Brief. Return the listing exactly as it appears, but strip out the images.

Data supplied.
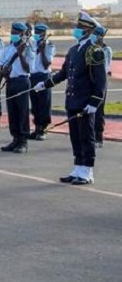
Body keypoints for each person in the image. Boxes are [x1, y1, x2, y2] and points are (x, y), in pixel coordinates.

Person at [34, 12, 107, 185]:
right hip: (73, 100)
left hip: (86, 101)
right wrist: (45, 84)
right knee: (75, 136)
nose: (77, 30)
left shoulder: (95, 51)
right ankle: (78, 167)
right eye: (77, 27)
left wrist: (94, 102)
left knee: (86, 136)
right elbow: (64, 73)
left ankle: (87, 171)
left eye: (80, 28)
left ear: (89, 31)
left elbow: (100, 81)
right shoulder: (74, 50)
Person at [0, 22, 34, 153]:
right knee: (12, 112)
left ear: (23, 34)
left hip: (22, 81)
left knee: (22, 112)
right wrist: (2, 72)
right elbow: (0, 65)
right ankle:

Output.
Body keypoints for each person in the image. Boxes are [x1, y1, x2, y2] and points are (x, y), in pixel coordinates.

Person at [34, 12, 107, 185]:
right hip: (73, 100)
left hip: (86, 101)
right wrist: (45, 84)
right knee: (75, 136)
nose: (77, 30)
left shoulder: (95, 51)
right ankle: (78, 167)
right eye: (77, 27)
left wrist: (94, 102)
left knee: (86, 136)
right elbow: (64, 73)
left ankle: (87, 171)
left eye: (80, 28)
left ear: (89, 31)
left elbow: (100, 81)
right shoulder: (74, 50)
Person at [0, 22, 34, 153]:
right knee: (12, 112)
left ear: (23, 34)
left hip: (22, 81)
left knee: (22, 112)
right wrist: (2, 72)
right elbow: (0, 65)
right ankle:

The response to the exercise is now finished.